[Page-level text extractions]
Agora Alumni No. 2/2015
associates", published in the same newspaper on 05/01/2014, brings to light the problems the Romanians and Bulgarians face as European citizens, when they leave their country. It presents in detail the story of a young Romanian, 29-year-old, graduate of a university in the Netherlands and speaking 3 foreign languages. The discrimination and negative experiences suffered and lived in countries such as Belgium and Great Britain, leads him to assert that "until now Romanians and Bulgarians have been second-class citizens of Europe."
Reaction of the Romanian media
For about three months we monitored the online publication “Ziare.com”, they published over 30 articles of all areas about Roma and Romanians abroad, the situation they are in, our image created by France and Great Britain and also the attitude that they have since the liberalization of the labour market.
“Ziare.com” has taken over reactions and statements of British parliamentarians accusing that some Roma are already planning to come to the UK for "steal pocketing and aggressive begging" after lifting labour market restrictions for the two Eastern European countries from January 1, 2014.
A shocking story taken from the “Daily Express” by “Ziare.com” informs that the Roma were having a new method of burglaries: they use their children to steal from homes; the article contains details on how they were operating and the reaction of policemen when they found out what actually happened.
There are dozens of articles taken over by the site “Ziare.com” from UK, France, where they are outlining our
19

...

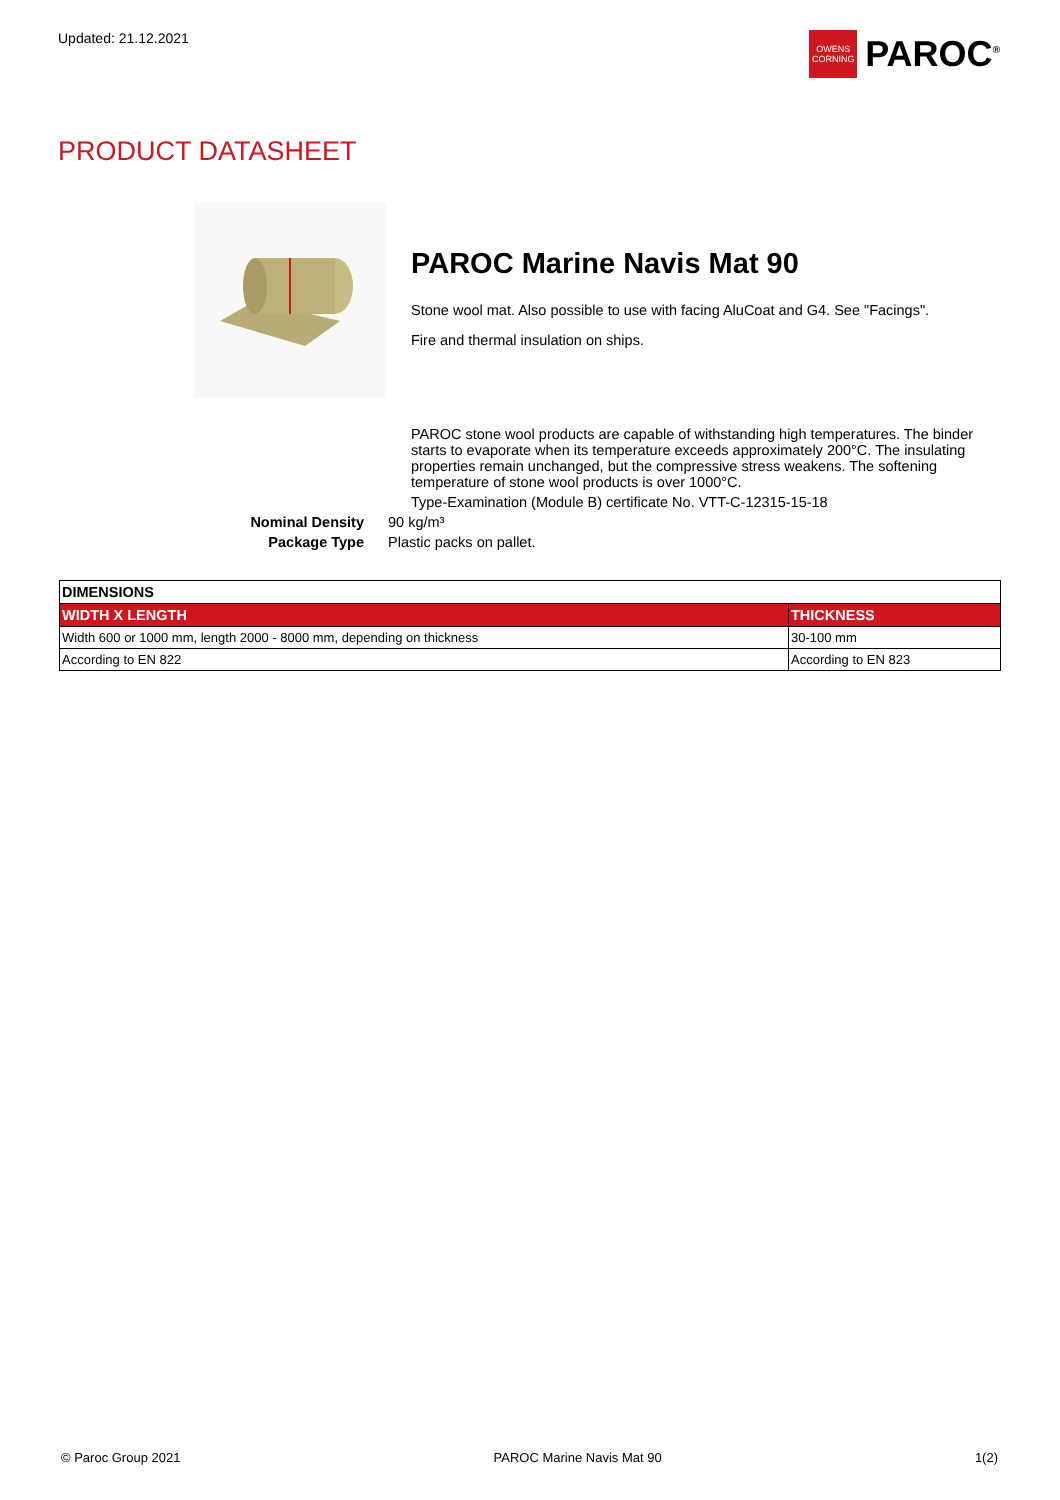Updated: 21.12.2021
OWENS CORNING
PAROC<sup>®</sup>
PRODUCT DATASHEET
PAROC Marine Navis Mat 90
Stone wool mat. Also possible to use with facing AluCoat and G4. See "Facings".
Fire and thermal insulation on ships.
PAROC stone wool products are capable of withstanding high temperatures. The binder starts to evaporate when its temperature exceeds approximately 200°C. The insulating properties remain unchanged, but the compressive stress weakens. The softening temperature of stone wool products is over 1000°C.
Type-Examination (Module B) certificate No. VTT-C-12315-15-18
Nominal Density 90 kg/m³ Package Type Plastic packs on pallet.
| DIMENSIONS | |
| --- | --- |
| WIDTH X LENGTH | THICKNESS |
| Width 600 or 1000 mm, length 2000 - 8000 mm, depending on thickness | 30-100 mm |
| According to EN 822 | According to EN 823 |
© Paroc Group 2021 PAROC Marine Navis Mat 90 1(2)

Assignment - Filter the entries down to the lines with the word "Navis" in them.

Solution to this exercise -
PAROC Marine Navis Mat 90
© Paroc Group 2021 PAROC Marine Navis Mat 90 1(2)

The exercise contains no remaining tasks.